La Commission nationale des sanctions frappe fort et nomme les coupables. La Galerie Maeght, fleuron du marché français, est condamnée à 100 000 euros d’amende et à une interdiction d’un an avec sursis pour huit manquements graves à la lutte anti-blanchiment. Ses dirigeants subissent des sanctions personnelles. Un avertissement clair pour tout un écosystème.

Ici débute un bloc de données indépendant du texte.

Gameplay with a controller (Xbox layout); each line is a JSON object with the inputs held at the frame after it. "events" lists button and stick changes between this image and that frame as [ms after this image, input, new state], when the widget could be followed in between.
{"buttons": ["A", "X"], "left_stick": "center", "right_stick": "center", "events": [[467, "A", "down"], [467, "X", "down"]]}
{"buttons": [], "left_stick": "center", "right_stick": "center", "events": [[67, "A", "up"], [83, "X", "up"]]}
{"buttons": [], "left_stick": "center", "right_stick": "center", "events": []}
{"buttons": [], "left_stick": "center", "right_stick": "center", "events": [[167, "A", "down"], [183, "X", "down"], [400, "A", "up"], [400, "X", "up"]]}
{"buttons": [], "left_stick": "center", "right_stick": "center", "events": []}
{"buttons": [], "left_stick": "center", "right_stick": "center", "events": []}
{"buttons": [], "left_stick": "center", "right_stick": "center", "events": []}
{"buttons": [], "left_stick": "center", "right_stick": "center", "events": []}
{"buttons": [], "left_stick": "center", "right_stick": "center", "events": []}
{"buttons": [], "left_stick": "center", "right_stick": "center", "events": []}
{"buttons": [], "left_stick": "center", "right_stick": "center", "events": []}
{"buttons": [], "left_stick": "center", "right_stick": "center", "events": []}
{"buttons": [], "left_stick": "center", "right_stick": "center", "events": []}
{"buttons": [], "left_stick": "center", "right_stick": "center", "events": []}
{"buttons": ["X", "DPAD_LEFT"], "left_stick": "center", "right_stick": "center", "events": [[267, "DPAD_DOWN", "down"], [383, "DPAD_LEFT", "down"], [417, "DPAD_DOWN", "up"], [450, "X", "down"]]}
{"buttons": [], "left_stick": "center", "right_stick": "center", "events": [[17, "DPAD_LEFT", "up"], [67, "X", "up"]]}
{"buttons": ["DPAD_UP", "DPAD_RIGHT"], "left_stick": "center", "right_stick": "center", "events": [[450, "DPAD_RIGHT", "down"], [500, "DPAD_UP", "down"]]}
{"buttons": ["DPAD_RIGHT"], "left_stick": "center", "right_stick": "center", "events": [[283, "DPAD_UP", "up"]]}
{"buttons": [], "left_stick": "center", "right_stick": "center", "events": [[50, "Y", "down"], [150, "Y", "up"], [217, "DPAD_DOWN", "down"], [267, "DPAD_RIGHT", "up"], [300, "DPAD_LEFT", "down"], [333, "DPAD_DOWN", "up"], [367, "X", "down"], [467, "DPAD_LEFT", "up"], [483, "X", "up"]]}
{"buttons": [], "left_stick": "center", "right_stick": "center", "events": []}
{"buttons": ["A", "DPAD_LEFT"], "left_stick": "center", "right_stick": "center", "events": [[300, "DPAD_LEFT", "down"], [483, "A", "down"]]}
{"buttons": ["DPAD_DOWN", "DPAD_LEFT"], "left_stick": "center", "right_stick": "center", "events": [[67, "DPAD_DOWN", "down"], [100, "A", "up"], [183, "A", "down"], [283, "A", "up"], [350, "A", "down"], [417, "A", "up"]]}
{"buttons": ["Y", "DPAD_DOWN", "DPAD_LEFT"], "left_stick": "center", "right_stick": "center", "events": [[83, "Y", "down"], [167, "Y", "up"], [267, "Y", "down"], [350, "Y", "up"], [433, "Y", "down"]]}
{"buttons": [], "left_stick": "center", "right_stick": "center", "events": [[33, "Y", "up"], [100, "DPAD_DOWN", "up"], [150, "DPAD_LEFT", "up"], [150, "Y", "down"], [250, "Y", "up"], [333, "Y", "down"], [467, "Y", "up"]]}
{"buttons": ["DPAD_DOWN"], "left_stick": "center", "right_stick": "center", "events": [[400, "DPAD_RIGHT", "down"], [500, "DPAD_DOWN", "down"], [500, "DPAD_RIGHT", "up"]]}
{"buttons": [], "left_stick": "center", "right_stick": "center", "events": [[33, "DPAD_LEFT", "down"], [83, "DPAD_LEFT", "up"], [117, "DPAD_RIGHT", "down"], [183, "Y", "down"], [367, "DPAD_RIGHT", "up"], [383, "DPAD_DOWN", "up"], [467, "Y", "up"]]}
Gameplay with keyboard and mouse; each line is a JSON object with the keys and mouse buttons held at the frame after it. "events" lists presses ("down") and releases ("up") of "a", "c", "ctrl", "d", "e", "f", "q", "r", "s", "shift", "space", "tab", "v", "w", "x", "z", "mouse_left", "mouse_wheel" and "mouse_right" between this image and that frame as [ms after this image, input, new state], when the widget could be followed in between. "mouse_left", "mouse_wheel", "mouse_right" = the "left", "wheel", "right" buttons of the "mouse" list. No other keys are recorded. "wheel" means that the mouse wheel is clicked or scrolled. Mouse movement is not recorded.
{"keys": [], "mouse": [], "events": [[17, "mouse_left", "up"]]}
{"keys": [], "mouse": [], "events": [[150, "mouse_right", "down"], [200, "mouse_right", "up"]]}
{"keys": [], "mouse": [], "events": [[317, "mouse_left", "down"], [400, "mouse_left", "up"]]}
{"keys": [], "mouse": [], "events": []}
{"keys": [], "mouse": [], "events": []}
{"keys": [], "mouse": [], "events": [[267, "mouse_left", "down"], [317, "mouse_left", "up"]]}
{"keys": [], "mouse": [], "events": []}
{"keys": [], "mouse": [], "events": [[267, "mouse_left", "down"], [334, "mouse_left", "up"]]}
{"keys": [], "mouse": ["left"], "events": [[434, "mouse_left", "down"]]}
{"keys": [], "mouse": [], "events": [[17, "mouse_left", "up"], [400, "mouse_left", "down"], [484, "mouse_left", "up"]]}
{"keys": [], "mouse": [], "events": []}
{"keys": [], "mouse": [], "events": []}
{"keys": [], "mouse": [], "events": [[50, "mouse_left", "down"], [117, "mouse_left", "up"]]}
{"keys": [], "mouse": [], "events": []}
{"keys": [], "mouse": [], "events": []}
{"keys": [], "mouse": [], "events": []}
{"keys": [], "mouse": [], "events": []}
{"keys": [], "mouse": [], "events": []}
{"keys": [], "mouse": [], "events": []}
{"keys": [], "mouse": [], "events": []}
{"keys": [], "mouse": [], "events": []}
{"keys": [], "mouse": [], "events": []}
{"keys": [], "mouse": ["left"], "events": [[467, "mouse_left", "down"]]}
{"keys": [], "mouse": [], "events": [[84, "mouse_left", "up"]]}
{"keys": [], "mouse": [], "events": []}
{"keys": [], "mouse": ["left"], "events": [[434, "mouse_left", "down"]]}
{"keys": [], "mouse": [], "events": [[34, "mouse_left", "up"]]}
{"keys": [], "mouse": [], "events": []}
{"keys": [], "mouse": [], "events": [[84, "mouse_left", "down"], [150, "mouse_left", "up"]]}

Pour la première fois, la Commission nationale des sanctions (CNS) publie des décisions nominatives contre des galeries d’art. La prestigieuse Galerie Maeght, héritière de la dynastie Adrien Maeght, écope de 100 000 euros d’amende et d’une interdiction d’exercer d’un an avec sursis. Ses dirigeants, Isabelle et Julien Maeght, sont également sanctionnés personnellement. Derrière la beauté des œuvres se cache une réalité moins esthétique : celle des flux financiers opaques.
Une sanction exemplaire et inédite
La décision du 21 janvier 2026 marque une rupture. La Commission nationale des sanctions, rattachée à Bercy, a choisi de nommer publiquement les contrevenants, rompant avec une tradition d’anonymisation. La galerie de la rue du Bac est lourdement sanctionnée : 100.000 euros d’amende et une interdiction d’exercer d’un an avec sursis. Ses dirigeants écopent, à titre personnel, de 10.000 et 5.000 euros d’amende, ainsi que d’une interdiction d’exercer de 18 mois.
La CNS retient huit manquements aux obligations de lutte contre le blanchiment de capitaux et le financement du terrorisme (LCB-FT). Parmi eux, des défaillances élémentaires : absence de cartographie des risques, défaut de vérification de l’identité des clients, procédures internes inexistantes.
Une récidive ignorée par les autorités… jusqu’ici
Plus accablant encore : la galerie avait déjà été contrôlée en septembre 2020. Une injonction de mise en conformité avait été adressée en janvier 2021. Pourtant, lors d’un nouveau contrôle mené en janvier 2024 par la DNRED, les manquements persistaient. Pour la CNS, cette inertie constitue un « caractère aggravant ».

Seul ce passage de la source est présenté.